#### [ACTION ITEM]
Every entry must appear in the output exactly as it does here.

************

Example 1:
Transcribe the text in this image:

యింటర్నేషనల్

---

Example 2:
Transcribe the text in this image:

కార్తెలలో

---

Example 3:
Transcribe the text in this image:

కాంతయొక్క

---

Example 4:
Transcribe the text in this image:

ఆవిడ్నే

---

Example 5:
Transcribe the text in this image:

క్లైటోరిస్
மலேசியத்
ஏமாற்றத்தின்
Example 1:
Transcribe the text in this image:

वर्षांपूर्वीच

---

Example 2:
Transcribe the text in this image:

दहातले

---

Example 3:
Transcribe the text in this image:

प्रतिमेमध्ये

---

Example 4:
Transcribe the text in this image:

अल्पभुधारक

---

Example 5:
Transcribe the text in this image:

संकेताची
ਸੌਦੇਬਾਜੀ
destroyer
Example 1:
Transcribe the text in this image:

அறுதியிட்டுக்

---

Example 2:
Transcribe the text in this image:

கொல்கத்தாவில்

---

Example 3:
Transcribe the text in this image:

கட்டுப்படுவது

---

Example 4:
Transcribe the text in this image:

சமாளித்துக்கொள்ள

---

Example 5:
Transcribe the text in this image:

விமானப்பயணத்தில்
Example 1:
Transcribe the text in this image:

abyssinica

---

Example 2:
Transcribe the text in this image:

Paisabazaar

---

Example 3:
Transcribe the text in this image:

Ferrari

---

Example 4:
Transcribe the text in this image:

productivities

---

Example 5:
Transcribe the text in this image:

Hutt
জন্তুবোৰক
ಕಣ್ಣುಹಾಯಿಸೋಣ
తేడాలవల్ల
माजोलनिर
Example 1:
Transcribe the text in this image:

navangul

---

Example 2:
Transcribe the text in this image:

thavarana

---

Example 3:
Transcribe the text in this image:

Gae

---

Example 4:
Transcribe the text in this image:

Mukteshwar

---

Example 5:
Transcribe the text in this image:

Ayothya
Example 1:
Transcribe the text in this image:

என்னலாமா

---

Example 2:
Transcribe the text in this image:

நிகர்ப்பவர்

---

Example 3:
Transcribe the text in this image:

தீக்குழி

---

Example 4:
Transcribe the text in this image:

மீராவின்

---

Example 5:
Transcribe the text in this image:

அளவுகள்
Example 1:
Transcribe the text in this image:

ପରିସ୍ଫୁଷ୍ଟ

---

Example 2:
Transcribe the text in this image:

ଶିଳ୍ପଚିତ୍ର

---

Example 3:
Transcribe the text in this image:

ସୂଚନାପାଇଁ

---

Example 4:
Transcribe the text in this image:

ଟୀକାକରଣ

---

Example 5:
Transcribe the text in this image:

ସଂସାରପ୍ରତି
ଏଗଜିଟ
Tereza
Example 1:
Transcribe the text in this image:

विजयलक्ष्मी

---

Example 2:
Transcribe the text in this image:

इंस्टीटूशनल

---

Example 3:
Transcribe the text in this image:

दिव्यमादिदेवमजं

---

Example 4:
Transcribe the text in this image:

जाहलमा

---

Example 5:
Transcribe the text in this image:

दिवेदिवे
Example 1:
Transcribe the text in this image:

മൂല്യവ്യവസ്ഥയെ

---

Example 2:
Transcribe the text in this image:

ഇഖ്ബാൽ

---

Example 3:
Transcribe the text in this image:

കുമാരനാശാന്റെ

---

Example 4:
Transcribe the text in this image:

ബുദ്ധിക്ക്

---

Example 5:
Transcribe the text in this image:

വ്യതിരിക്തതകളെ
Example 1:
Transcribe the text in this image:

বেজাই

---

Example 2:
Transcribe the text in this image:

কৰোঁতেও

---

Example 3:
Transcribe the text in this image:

************

#### [EXPECTED ANSWER]
Example 1:
Transcribe the text in this image:

యింటర్నేషనల్

---

Example 2:
Transcribe the text in this image:

కార్తెలలో

---

Example 3:
Transcribe the text in this image:

కాంతయొక్క

---

Example 4:
Transcribe the text in this image:

ఆవిడ్నే

---

Example 5:
Transcribe the text in this image:

క్లైటోరిస్
மலேசியத்
ஏமாற்றத்தின்
Example 1:
Transcribe the text in this image:

वर्षांपूर्वीच

---

Example 2:
Transcribe the text in this image:

दहातले

---

Example 3:
Transcribe the text in this image:

प्रतिमेमध्ये

---

Example 4:
Transcribe the text in this image:

अल्पभुधारक

---

Example 5:
Transcribe the text in this image:

संकेताची
ਸੌਦੇਬਾਜੀ
destroyer
Example 1:
Transcribe the text in this image:

அறுதியிட்டுக்

---

Example 2:
Transcribe the text in this image:

கொல்கத்தாவில்

---

Example 3:
Transcribe the text in this image:

கட்டுப்படுவது

---

Example 4:
Transcribe the text in this image:

சமாளித்துக்கொள்ள

---

Example 5:
Transcribe the text in this image:

விமானப்பயணத்தில்
Example 1:
Transcribe the text in this image:

abyssinica

---

Example 2:
Transcribe the text in this image:

Paisabazaar

---

Example 3:
Transcribe the text in this image:

Ferrari

---

Example 4:
Transcribe the text in this image:

productivities

---

Example 5:
Transcribe the text in this image:

Hutt
জন্তুবোৰক
ಕಣ್ಣುಹಾಯಿಸೋಣ
తేడాలవల్ల
माजोलनिर
Example 1:
Transcribe the text in this image:

navangul

---

Example 2:
Transcribe the text in this image:

thavarana

---

Example 3:
Transcribe the text in this image:

Gae

---

Example 4:
Transcribe the text in this image:

Mukteshwar

---

Example 5:
Transcribe the text in this image:

Ayothya
Example 1:
Transcribe the text in this image:

என்னலாமா

---

Example 2:
Transcribe the text in this image:

நிகர்ப்பவர்

---

Example 3:
Transcribe the text in this image:

தீக்குழி

---

Example 4:
Transcribe the text in this image:

மீராவின்

---

Example 5:
Transcribe the text in this image:

அளவுகள்
Example 1:
Transcribe the text in this image:

ପରିସ୍ଫୁଷ୍ଟ

---

Example 2:
Transcribe the text in this image:

ଶିଳ୍ପଚିତ୍ର

---

Example 3:
Transcribe the text in this image:

ସୂଚନାପାଇଁ

---

Example 4:
Transcribe the text in this image:

ଟୀକାକରଣ

---

Example 5:
Transcribe the text in this image:

ସଂସାରପ୍ରତି
ଏଗଜିଟ
Tereza
Example 1:
Transcribe the text in this image:

विजयलक्ष्मी

---

Example 2:
Transcribe the text in this image:

इंस्टीटूशनल

---

Example 3:
Transcribe the text in this image:

दिव्यमादिदेवमजं

---

Example 4:
Transcribe the text in this image:

जाहलमा

---

Example 5:
Transcribe the text in this image:

दिवेदिवे
Example 1:
Transcribe the text in this image:

മൂല്യവ്യവസ്ഥയെ

---

Example 2:
Transcribe the text in this image:

ഇഖ്ബാൽ

---

Example 3:
Transcribe the text in this image:

കുമാരനാശാന്റെ

---

Example 4:
Transcribe the text in this image:

ബുദ്ധിക്ക്

---

Example 5:
Transcribe the text in this image:

വ്യതിരിക്തതകളെ
Example 1:
Transcribe the text in this image:

বেজাই

---

Example 2:
Transcribe the text in this image:

কৰোঁতেও

---

Example 3:
Transcribe the text in this image:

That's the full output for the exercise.